ACTIVITY
Please repeat the lines below exactly. Begin with the line containing "provavelmente talvez não existem defesas" and go on through the line containing "energia e possivelmente isso contribui".
:: EXTRACTED DATA ::
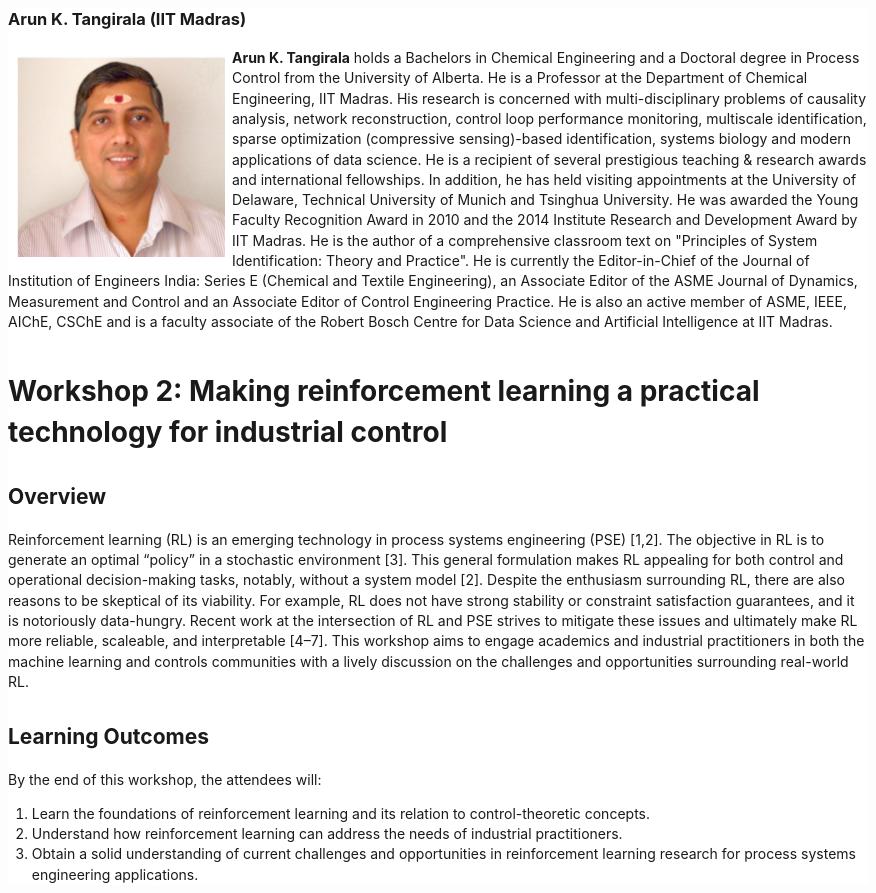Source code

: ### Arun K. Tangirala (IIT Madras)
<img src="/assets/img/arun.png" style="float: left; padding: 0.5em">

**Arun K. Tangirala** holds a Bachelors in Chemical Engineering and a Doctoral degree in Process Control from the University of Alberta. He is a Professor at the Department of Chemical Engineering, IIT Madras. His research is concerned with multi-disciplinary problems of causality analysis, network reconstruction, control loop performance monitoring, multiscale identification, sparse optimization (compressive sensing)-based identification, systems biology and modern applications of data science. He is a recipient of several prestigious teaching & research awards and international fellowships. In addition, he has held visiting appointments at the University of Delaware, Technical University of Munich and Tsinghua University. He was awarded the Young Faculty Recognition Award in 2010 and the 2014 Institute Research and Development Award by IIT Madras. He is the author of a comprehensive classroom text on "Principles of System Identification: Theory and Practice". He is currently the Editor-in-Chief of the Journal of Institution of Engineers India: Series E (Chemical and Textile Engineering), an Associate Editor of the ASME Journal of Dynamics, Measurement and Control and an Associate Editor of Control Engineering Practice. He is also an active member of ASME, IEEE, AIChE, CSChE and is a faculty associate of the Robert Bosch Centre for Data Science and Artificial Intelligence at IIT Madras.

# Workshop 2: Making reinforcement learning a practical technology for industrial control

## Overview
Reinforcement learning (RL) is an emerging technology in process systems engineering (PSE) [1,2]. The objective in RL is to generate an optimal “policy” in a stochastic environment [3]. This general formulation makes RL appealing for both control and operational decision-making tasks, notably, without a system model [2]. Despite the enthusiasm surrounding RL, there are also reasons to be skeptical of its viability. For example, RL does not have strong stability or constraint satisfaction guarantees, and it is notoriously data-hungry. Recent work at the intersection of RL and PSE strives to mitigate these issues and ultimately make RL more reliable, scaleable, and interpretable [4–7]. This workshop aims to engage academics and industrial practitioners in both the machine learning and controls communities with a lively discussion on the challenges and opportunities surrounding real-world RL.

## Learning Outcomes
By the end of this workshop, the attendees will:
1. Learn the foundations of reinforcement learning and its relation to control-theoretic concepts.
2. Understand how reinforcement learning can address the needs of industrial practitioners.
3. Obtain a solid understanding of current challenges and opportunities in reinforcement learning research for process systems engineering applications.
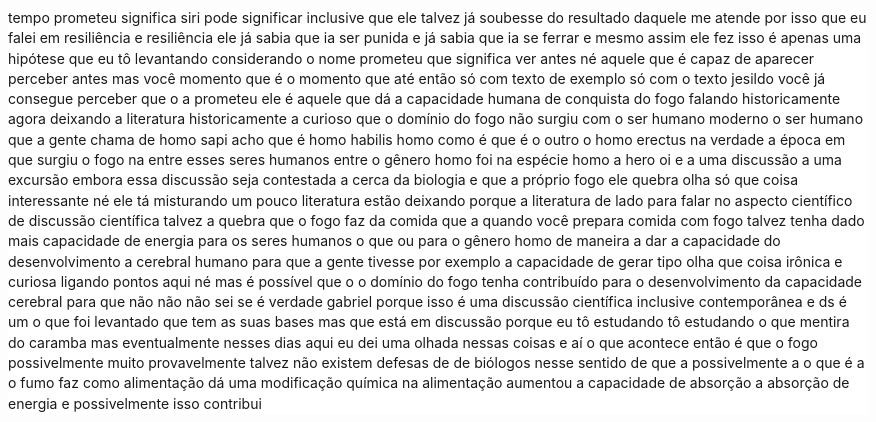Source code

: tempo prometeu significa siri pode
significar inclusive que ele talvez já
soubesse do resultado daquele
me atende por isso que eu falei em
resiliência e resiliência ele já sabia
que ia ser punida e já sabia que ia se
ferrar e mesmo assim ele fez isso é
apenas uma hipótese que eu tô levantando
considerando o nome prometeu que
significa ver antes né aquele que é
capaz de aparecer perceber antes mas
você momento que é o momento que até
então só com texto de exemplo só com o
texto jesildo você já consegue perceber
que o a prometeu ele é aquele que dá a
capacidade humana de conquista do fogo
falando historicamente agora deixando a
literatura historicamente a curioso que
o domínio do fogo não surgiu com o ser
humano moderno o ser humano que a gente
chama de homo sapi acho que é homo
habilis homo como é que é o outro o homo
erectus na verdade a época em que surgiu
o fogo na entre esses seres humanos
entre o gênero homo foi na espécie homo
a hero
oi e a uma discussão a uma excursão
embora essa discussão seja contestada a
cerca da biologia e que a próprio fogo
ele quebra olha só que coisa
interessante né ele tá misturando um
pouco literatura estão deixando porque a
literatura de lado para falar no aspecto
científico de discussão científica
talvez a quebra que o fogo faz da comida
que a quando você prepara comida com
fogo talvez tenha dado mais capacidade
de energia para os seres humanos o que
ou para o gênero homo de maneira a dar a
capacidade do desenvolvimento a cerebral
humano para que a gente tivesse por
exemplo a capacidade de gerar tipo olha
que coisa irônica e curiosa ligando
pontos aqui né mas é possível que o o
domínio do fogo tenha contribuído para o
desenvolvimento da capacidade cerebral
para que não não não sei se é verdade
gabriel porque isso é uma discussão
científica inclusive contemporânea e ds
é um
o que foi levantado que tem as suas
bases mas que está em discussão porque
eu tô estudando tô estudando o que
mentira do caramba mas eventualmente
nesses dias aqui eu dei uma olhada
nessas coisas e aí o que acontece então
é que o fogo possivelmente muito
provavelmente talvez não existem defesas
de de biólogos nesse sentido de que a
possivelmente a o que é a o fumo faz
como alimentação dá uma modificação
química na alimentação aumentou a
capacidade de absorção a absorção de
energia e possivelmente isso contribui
:::
:: EXTRACTED DATA ::
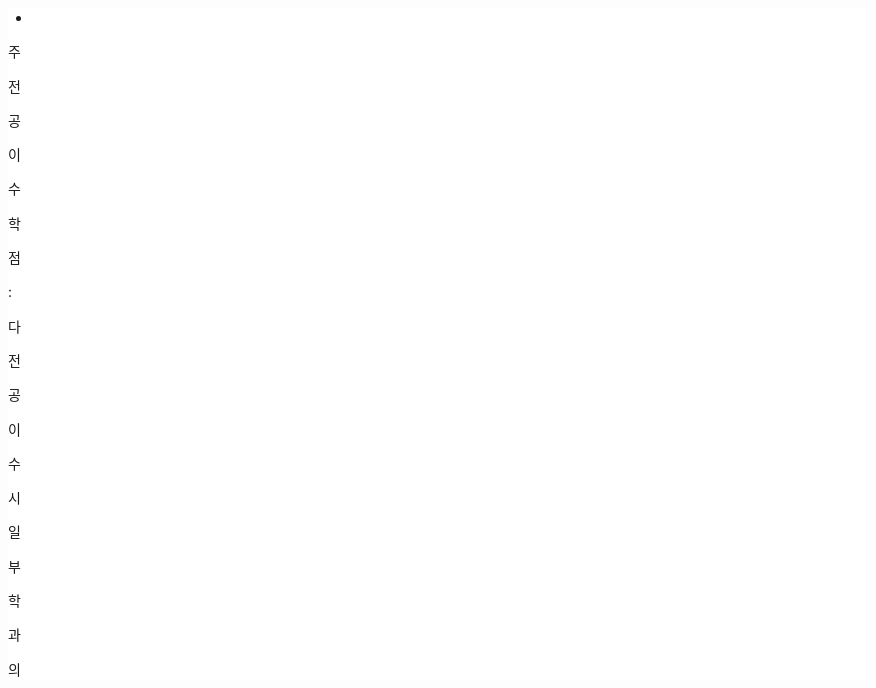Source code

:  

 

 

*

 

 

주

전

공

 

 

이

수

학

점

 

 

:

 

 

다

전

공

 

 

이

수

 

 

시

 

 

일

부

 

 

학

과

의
:::
ANSWER
provavelmente talvez não existem defesas
de de biólogos nesse sentido de que a
possivelmente a o que é a o fumo faz
como alimentação dá uma modificação
química na alimentação aumentou a
capacidade de absorção a absorção de
energia e possivelmente isso contribui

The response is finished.